++++ Text shown

Private-equity buy-outs are not the ideal solution to capital shortages at European banks. But needs must. These deals are on the up, made possible by the grudging acquiescence of the European Central Bank and the appetite of a handful of US distressed-debt investors, principally Apollo, Cerberus and Lone Star. 

They are no longer restricted to minor lenders. 

The pending central bank sale of Portugal’s Novo Banco could see Lone Star take a majority stake in a systemically important bank in a medium-sized European economy. In Germany, Apollo is rumoured to be a bidder for Kiel-based HSH Nordbank, an institution with €84 billion of assets. 

Aside from the banks’ desperation for capital, this is a European trend partly because of European Union restrictions on public recapitalizations. HSH Nordbank, Novo Banco and Italian lenders Banca Popolare di Vicenza and Veneto Banca must all find private capital to avoid being wound down under the ECB’s bank resolution framework – and they all are possible private-equity targets.

++++++++
++++ Provided material

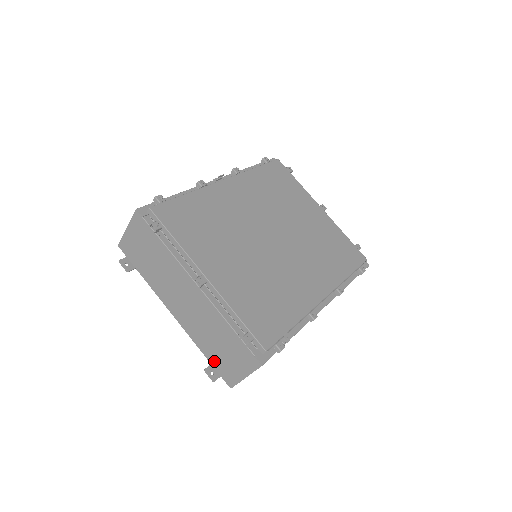
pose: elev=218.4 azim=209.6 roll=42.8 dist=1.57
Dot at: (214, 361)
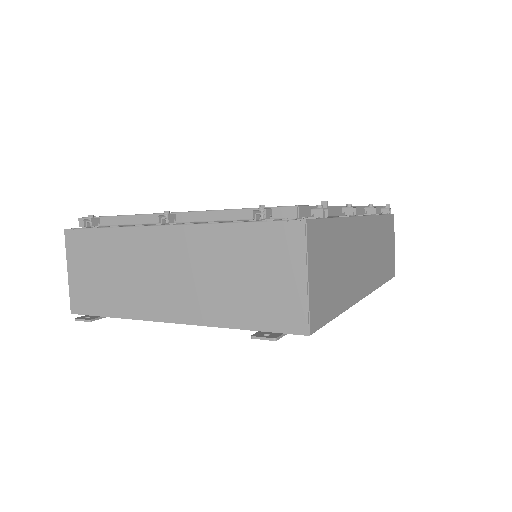
Dot at: (257, 318)
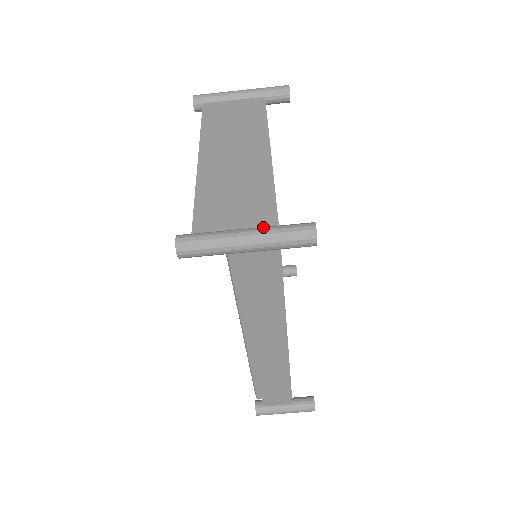
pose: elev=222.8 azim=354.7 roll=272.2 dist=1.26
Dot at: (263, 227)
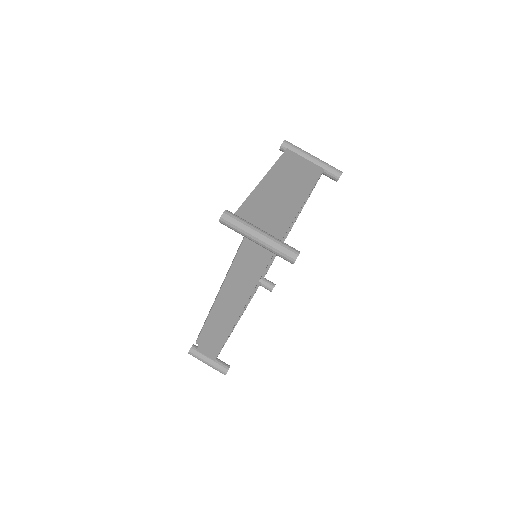
Dot at: (273, 236)
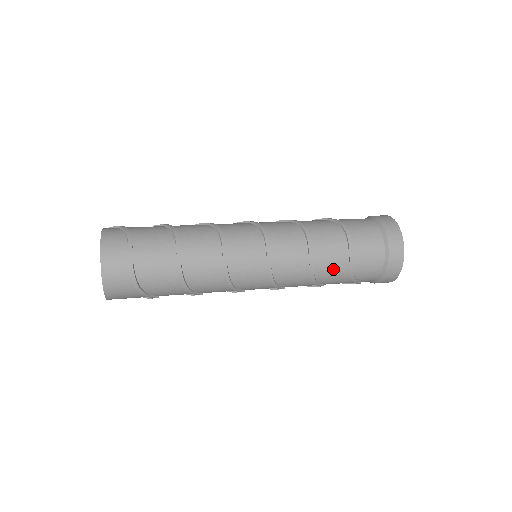
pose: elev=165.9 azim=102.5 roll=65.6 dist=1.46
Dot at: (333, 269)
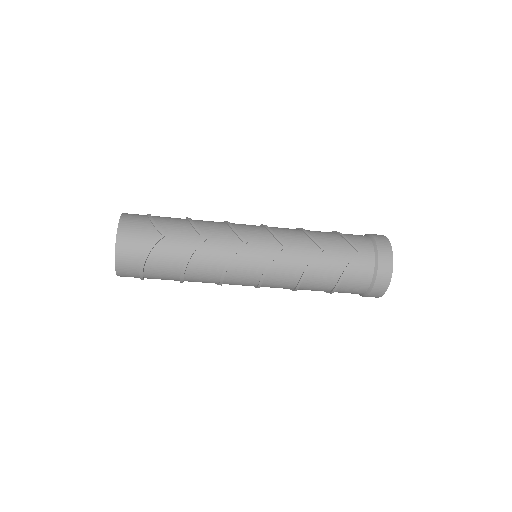
Dot at: (322, 233)
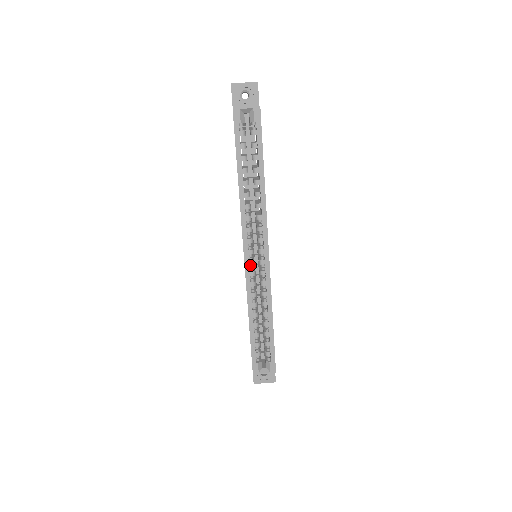
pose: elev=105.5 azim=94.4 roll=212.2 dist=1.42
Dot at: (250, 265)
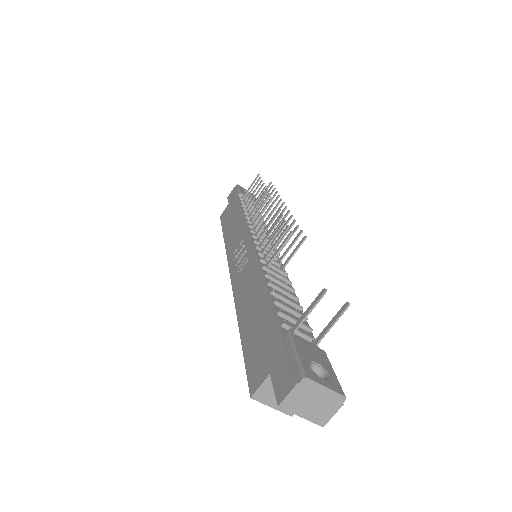
Dot at: occluded
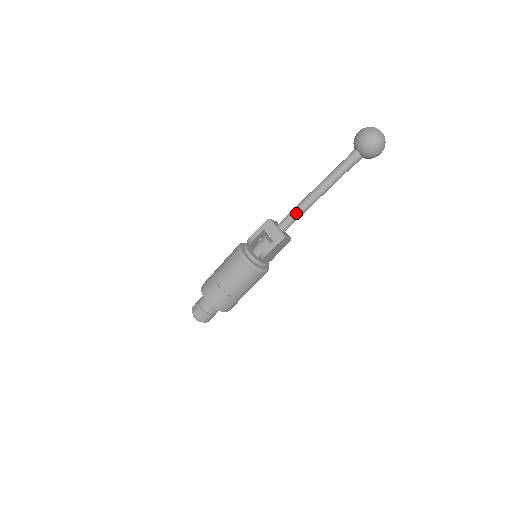
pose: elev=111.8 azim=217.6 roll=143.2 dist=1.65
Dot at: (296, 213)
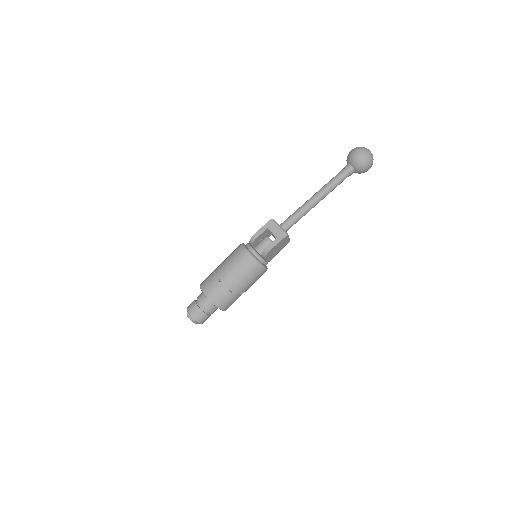
Dot at: (297, 215)
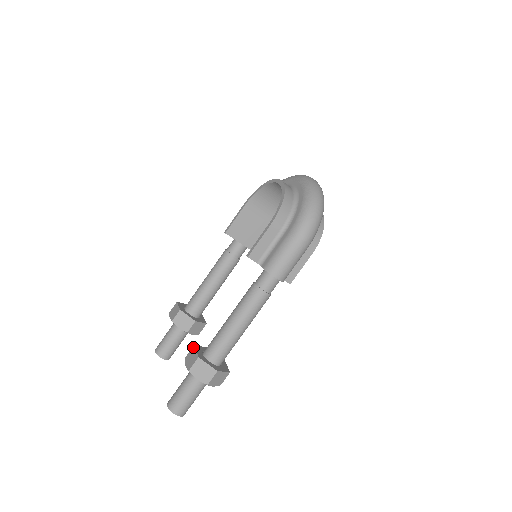
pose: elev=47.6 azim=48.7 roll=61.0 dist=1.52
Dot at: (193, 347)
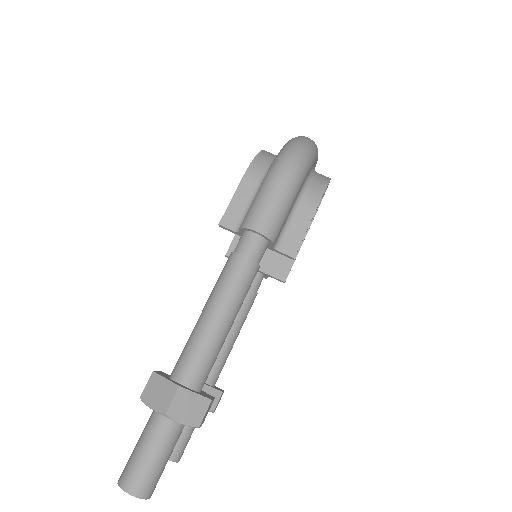
Dot at: occluded
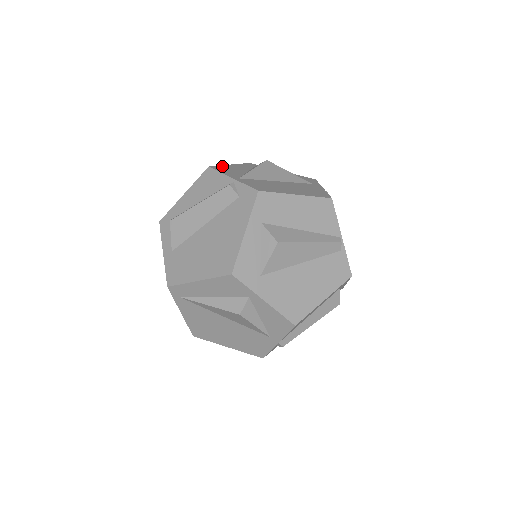
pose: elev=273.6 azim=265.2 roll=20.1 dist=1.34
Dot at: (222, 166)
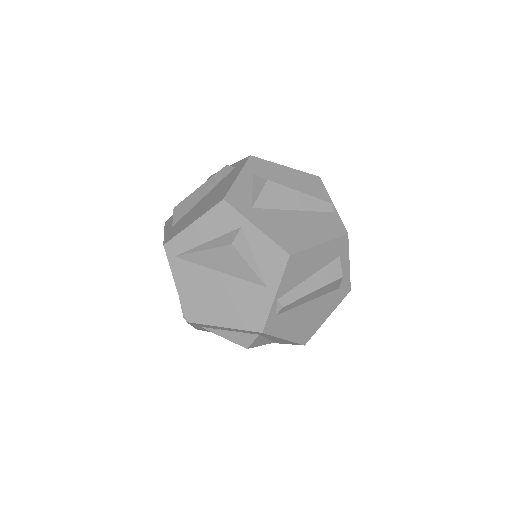
Dot at: occluded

++++++++

#### Stated goal 1:
Copy out the whole passage on private-equity buy-outs of European banks, word for word.
#### Stated goal 2:
In the entries, starting with the line that contains "pose: elev=47.6 azim=48.7 roll=61.0 dist=1.52" and going on through the end of the entries, please swap "pose" for "view" and give those lines back with nothing else changed. Leave the pictures out of your answer.

#### Full solution 1:
Private-equity buy-outs are not the ideal solution to capital shortages at European banks. But needs must. These deals are on the up, made possible by the grudging acquiescence of the European Central Bank and the appetite of a handful of US distressed-debt investors, principally Apollo, Cerberus and Lone Star. 

They are no longer restricted to minor lenders. 

The pending central bank sale of Portugal’s Novo Banco could see Lone Star take a majority stake in a systemically important bank in a medium-sized European economy. In Germany, Apollo is rumoured to be a bidder for Kiel-based HSH Nordbank, an institution with €84 billion of assets. 

Aside from the banks’ desperation for capital, this is a European trend partly because of European Union restrictions on public recapitalizations. HSH Nordbank, Novo Banco and Italian lenders Banca Popolare di Vicenza and Veneto Banca must all find private capital to avoid being wound down under the ECB’s bank resolution framework – and they all are possible private-equity targets.

#### Full solution 2:
view: elev=47.6 azim=48.7 roll=61.0 dist=1.52
Dot at: (193, 347)
Dot at: occluded
view: elev=273.6 azim=265.2 roll=20.1 dist=1.34
Dot at: (222, 166)
Dot at: occluded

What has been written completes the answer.